Bennett explained that a lack of student housing as "always been a problem" in Lund, home to one of Sweden's oldest and most prestigous universities, but that the situation is even worse this year.

"We have 8,5000 rooms or apartments in Lund and 35,000 students. This means that it is really hard for someone to get somewhere to live, especially in the centre of town."

While BoPoolen was set up to help students find accommodation near the university, Bennett suggests that students may have better luck if they widen there search to include locations outside the town itself.

“It is a relatively small town but there are many small villages just outside the town where students live and it is easy to either cycle or commute into the university each day” she said.

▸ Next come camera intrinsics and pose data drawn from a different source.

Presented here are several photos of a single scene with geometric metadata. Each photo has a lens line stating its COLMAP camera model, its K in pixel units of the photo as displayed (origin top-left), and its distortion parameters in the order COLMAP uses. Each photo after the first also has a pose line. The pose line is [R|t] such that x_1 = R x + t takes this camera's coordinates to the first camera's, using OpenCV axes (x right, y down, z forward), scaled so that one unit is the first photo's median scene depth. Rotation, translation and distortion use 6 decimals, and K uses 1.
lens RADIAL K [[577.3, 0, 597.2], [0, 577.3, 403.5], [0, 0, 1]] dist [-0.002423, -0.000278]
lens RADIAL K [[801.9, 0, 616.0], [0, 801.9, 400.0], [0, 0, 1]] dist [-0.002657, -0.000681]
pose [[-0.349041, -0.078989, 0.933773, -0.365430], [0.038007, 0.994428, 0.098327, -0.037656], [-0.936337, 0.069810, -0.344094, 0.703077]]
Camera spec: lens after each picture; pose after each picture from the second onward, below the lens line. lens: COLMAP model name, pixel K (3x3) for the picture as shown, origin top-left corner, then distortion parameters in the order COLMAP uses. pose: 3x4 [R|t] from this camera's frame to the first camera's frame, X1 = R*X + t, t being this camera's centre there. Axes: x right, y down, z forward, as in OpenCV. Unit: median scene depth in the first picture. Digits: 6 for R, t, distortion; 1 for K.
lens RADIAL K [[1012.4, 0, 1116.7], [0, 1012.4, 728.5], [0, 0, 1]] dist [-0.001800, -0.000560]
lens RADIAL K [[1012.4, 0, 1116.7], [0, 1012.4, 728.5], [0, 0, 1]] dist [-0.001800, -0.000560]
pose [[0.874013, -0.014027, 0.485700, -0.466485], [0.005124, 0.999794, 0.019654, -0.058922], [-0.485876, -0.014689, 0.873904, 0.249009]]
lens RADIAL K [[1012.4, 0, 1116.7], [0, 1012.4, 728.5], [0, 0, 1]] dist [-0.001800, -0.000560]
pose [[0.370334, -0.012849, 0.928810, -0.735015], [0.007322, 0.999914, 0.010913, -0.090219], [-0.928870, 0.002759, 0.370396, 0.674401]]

“I would recommend that all students act as early as possible, use services like our own and try to contact other places privately, to try to find a second-hand contract."

The problem is exacerbated by the increasing numbers of students entering further education as a result of the baby boom in the 1990s, the largest in Sweden since since the immediate boom following World War II.

Those children are now in their early 20s and entering an already crowded system.

Universities are finding themselves deluged with applications, which in turn is putting even more pressure on the accommodation services.

In Uppsala meanwhile, the number of enrolled students increased by 1,500 people and there too it is evident that the problem is worse than last year.

“Last year was tough, but even more so this year," Markus Jonegård of Uppsala-based Studentboet, a service set up by the university to help students rent accommodation privately, told The Local.

"The best advice we can give is to do a lot of the work yourself, get your name on as many lists as possible and contact as any organisations as you can. The more active you are the better, especially for those coming this fall.”

He added that Studentboet is working closely with the university and the local council to find solutions.

“It is obvious that there is not enough accommodation for students, but it is a difficult problem for everyone. The council works very hard and it is too easy to just say they should provide more accommodation,” he says.